**Task goal**.
In the rows below, quote word for word the lines that begin at the line containing "ABSTAR VISION" and stop after the line containing "описание информация о актере)".

======== Extracted data ========

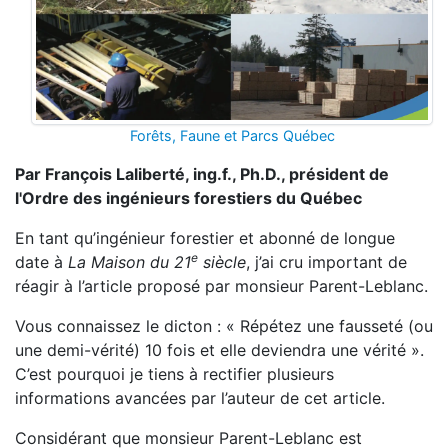
Forêts, Faune et Parcs Québec
Par François Laliberté, ing.f., Ph.D., président de
l'Ordre des ingénieurs forestiers du Québec
En tant qu’ingénieur forestier et abonné de longue
e
date à
La Maison du 21
siècle
, j’ai cru important de
réagir à l’article proposé par monsieur Parent-Leblanc.
Vous connaissez le dicton : « Répétez une fausseté (ou
une demi-vérité) 10 fois et elle deviendra une vérité ».
C’est pourquoi je tiens à rectifier plusieurs
informations avancées par l’auteur de cet article.
Considérant que monsieur Parent-Leblanc est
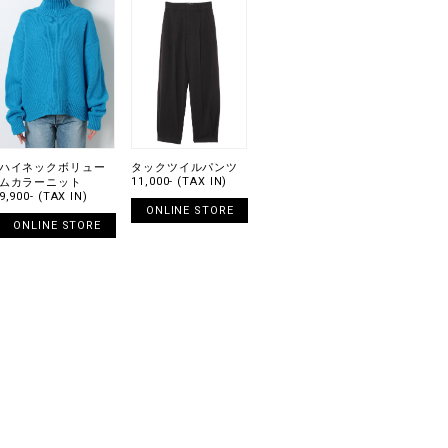
ハイネックボリュー
タックツイルパンツ
11,000- (TAX IN)
ムカラーニット
9,900- (TAX IN)
ONLINE STORE
ONLINE STORE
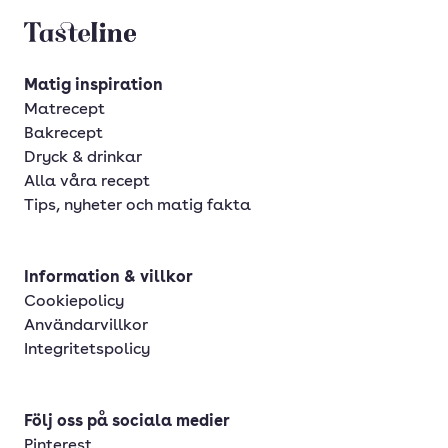
Tasteline startsida
Matig inspiration
Matrecept
Bakrecept
Dryck & drinkar
Alla våra recept
Tips, nyheter och matig fakta
Information & villkor
Cookiepolicy
Användarvillkor
Integritetspolicy
Följ oss på sociala medier
Pinterest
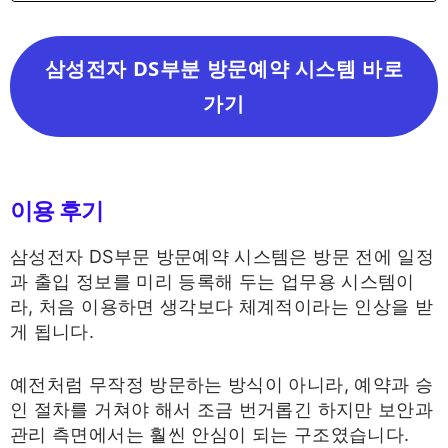
삼성전자 DS부분 방문예약 시스템 바로
가기
이용 후기
삼성전자 DS부문 방문예약 시스템은 방문 전에 일정
과 출입 정보를 미리 등록해 두는 업무용 시스템이
라, 처음 이용하면 생각보다 체계적이라는 인상을 받
게 됩니다.
예전처럼 무작정 방문하는 방식이 아니라, 예약과 승
인 절차를 거쳐야 해서 조금 번거롭긴 하지만 보안과
관리 측면에서는 훨씬 안심이 되는 구조였습니다.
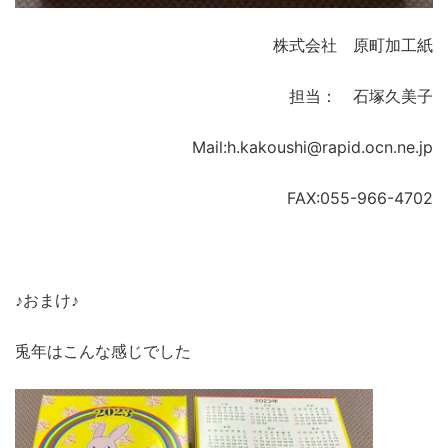
株式会社 原町加工紙
担当： 石塚久美子
Mail:h.kakoushi@rapid.ocn.ne.jp
FAX:055-966-4702
♪おまけ♪
兎年はこんな感じでした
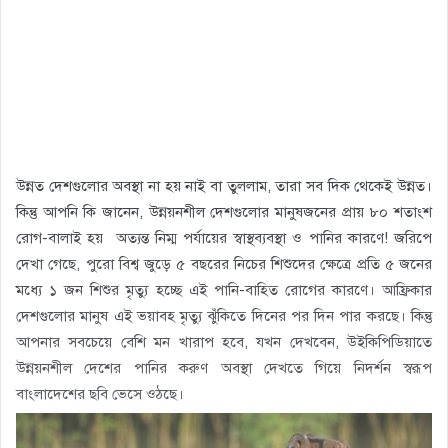
উন্নত দেশগুলোর অবস্থা না হয় নাই বা তুললাম, তারা সব দিক থেকেই উন্নত।
কিন্তু আপনি কি জানেন, উন্নয়নশীল দেশগুলোর মানুষজনের প্রায় ৮০ শতাংশ
রোগ-বালাই হয় অত্যন্ত নিম্ম পর্যায়ের স্বাস্থব্যবস্থা ও পানির কারণে! জরিপে
দেখা গেছে, পুরো বিশ্ব জুড়ে ৫ বছরের নিচের শিশুদের ক্ষেত্রে প্রতি ৫ জনের
মধ্যে ১ জন শিশুর মৃত্যু হচ্ছে এই পানি-বাহিত রোগের কারণে। আফ্রিকার
দেশগুলোর মানুষ এই ভয়াবহ মৃত্যু ঝুঁকিতে দিনের পর দিন পার করছে। কিন্তু
আপনার সবচেয়ে বেশি মন খারাপ হবে, যখন দেখবেন, উইকিপিডিয়াতে
উন্নয়নশীল দেশের পানির করুণ অবস্থা দেখতে গিয়ে নিদর্শন স্বরূপ
বাংলাদেশের ছবি ভেসে ওঠছে।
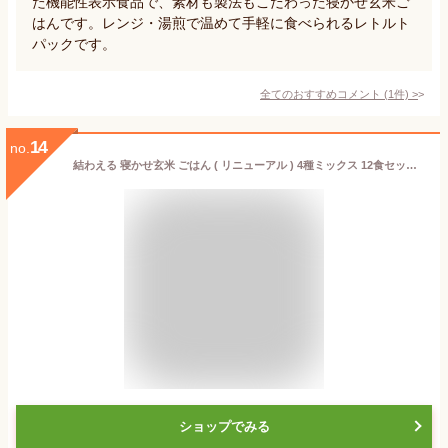
た機能性表示食品で、素材も製法もこだわった寝かせ玄米ご
はんです。レンジ・湯煎で温めて手軽に食べられるレトルト
パックです。
全てのおすすめコメント
(
1
件)
>
14
no.
結わえる 寝かせ玄米 ごはん ( リニューアル ) 4種ミックス 12食セット ( 小豆 / 黒米 / もち麦 / 十五穀 ) レトルト パック ダイエット 玄米 非常食 4種類各3パック 玄米 レトルトパック 米
ショップでみる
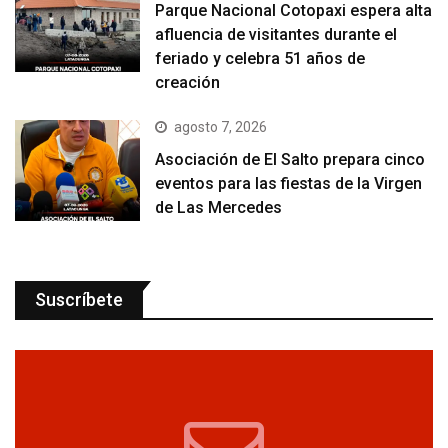
Parque Nacional Cotopaxi espera alta
afluencia de visitantes durante el
feriado y celebra 51 años de
creación
agosto 7, 2026
Asociación de El Salto prepara cinco
eventos para las fiestas de la Virgen
de Las Mercedes
Suscríbete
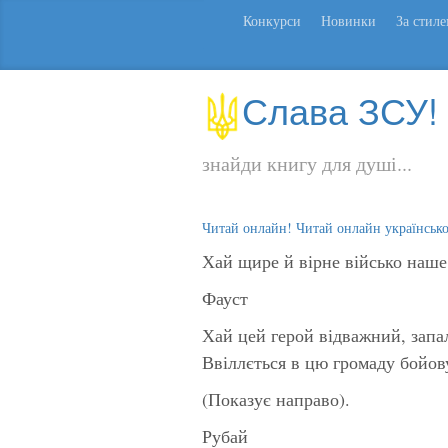
Конкурси
Новинки
За стил
Слава ЗСУ!
знайди книгу для душі...
Читай онлайн! Читай онлайн українськ
Хай щире й вірне військо наше
Фауст
Хай цей герой відважний, запал
Ввіллється в цю громаду бойову
(Показує направо).
Рубай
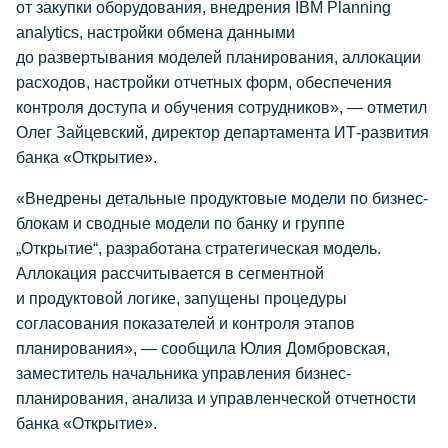
от закупки оборудования, внедрения IBM Planning
analytics, настройки обмена данными
до развертывания моделей планирования, аллокации
расходов, настройки отчетных форм, обеспечения
контроля доступа и обучения сотрудников», — отметил
Олег Зайцевский, директор департамента ИТ-развития
банка «Открытие».
«Внедрены детальные продуктовые модели по бизнес-
блокам и сводные модели по банку и группе
„Открытие“, разработана стратегическая модель.
Аллокация рассчитывается в сегментной
и продуктовой логике, запущены процедуры
согласования показателей и контроля этапов
планирования», — сообщила Юлия Домбровская,
заместитель начальника управления бизнес-
планирования, анализа и управленческой отчетности
банка «Открытие».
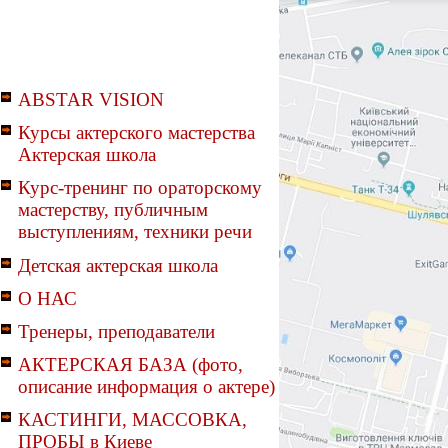
ABSTAR VISION
Курсы актерского мастерства
Актерская школа
Курс-тренинг по ораторскому
мастерству, публичным
выступлениям, техники речи
Детская актерская школа
О НАС
Тренеры, преподаватели
АКТЕРСКАЯ БАЗА (фото,
описание информация о актере)
КАСТИНГИ, МАССОВКА,
ПРОБЫ в Киеве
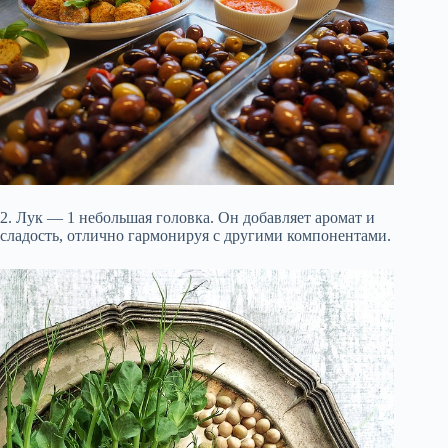
2. Лук — 1 небольшая головка. Он добавляет аромат и
сладость, отлично гармонируя с другими компонентами.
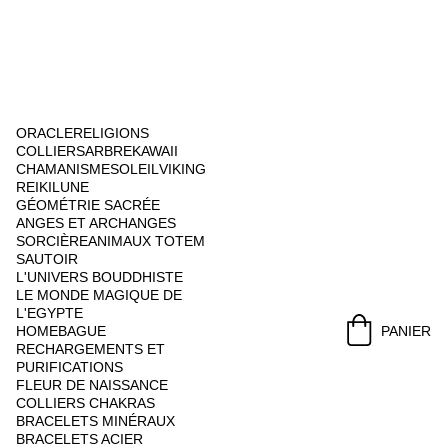
ORACLE
RELIGIONS
COLLIERS
ARBRE
KAWAII
CHAMANISME
SOLEIL
VIKING
REIKI
LUNE
GÉOMÉTRIE SACRÉE
ANGES ET ARCHANGES
SORCIÈRE
ANIMAUX TOTEM
SAUTOIR
L'UNIVERS BOUDDHISTE
LE MONDE MAGIQUE DE 
L'EGYPTE
HOME
BAGUE
PANIER
RECHARGEMENTS ET 
PURIFICATIONS
FLEUR DE NAISSANCE
COLLIERS CHAKRAS
BRACELETS MINÉRAUX
BRACELETS ACIER 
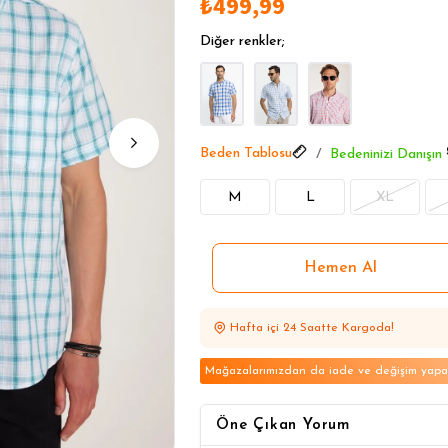
₺499,99
Yazlık Gömleklerde Öne Çıka
Yazlık Gömleklerde Öne Çıka
Diğer renkler;
Yazlık Gömleklerde Öne Çıka
Beden Tablosu
Bedeninizi Danışın
M
L
XL
Hafta içi 24 Saatte Kargoda!
Mağazalarımızdan da iade ve değişim yapabi
Öne Çıkan Yorum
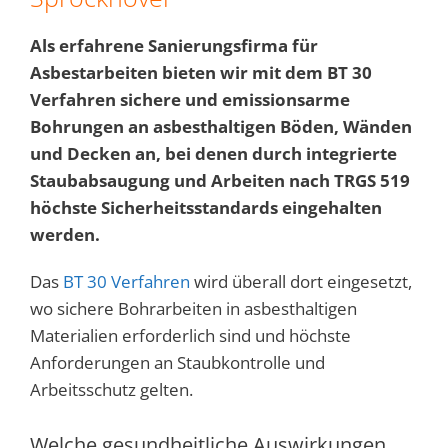
Als erfahrene Sanierungsfirma für
Asbestarbeiten bieten wir mit dem BT 30
Verfahren sichere und emissionsarme
Bohrungen an asbesthaltigen Böden, Wänden
und Decken an, bei denen durch integrierte
Staubabsaugung und Arbeiten nach TRGS 519
höchste Sicherheitsstandards eingehalten
werden.
Das
BT 30 Verfahren
wird überall dort eingesetzt,
wo sichere Bohrarbeiten in asbesthaltigen
Materialien erforderlich sind und höchste
Anforderungen an Staubkontrolle und
Arbeitsschutz gelten.
Welche gesundheitliche Auswirkungen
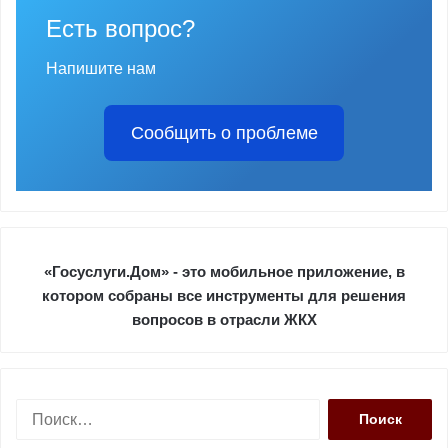
Есть вопрос?
Напишите нам
Сообщить о проблеме
«Госуслуги.Дом» - это мобильное приложение, в
котором собраны все инструменты для решения
вопросов в отрасли ЖКХ
Н
а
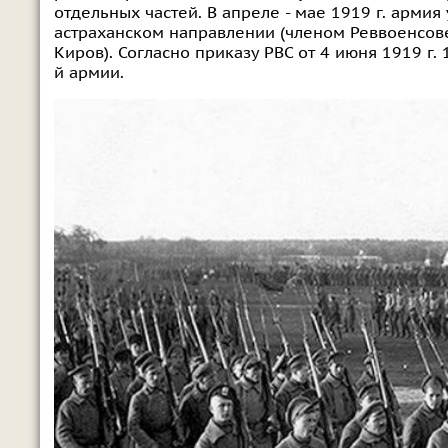
отдельных частей. В апреле - мае 1919 г. арми
астраханском направлении (членом Реввоенсове
Киров). Согласно приказу РВС от 4 июня 1919 г.
й армии.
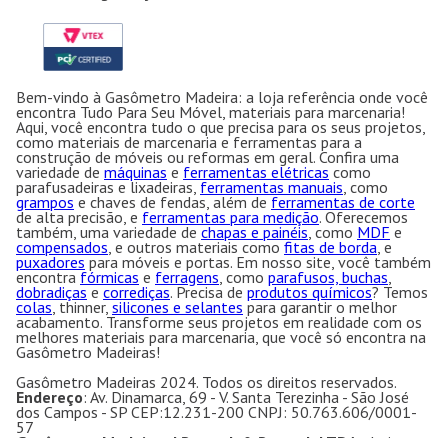
Bem-vindo à Gasômetro Madeira: a loja referência onde você
encontra Tudo Para Seu Móvel, materiais para marcenaria!
Aqui, você encontra tudo o que precisa para os seus projetos,
como materiais de marcenaria e ferramentas para a
construção de móveis ou reformas em geral. Confira uma
variedade de
máquinas
e
ferramentas elétricas
como
parafusadeiras e lixadeiras,
ferramentas manuais
, como
grampos
e chaves de fendas, além de
ferramentas de corte
de alta precisão, e
ferramentas para medição
. Oferecemos
também, uma variedade de
chapas e painéis
, como
MDF
e
compensados
, e outros materiais como
fitas de borda
, e
puxadores
para móveis e portas. Em nosso site, você também
encontra
fórmicas
e
ferragens
, como
parafusos, buchas
,
dobradiças
e
corrediças
. Precisa de
produtos químicos
? Temos
colas
, thinner,
silicones e selantes
para garantir o melhor
acabamento. Transforme seus projetos em realidade com os
melhores materiais para marcenaria, que você só encontra na
Gasômetro Madeiras!
Gasômetro Madeiras 2024. Todos os direitos reservados.
Endereço
: Av. Dinamarca, 69 - V. Santa Terezinha - São José
dos Campos - SP CEP:12.231-200 CNPJ: 50.763.606/0001-
57
Gasômetro Madeiras | Ramuth & Ramuth LTDA
- Loja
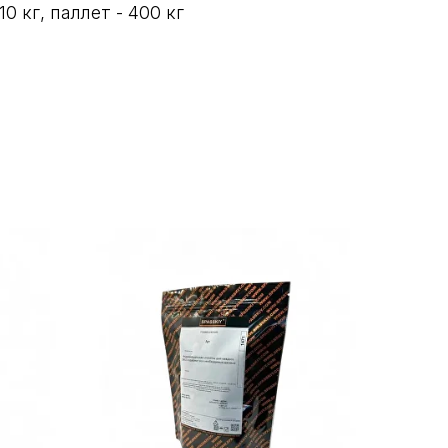
10 кг, паллет - 400 кг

========

**Finished exercise**.
ABSTAR VISION
Курсы актерского мастерства
Актерская школа
Курс-тренинг по ораторскому
мастерству, публичным
выступлениям, техники речи
Детская актерская школа
О НАС
Тренеры, преподаватели
АКТЕРСКАЯ БАЗА (фото,
описание информация о актере)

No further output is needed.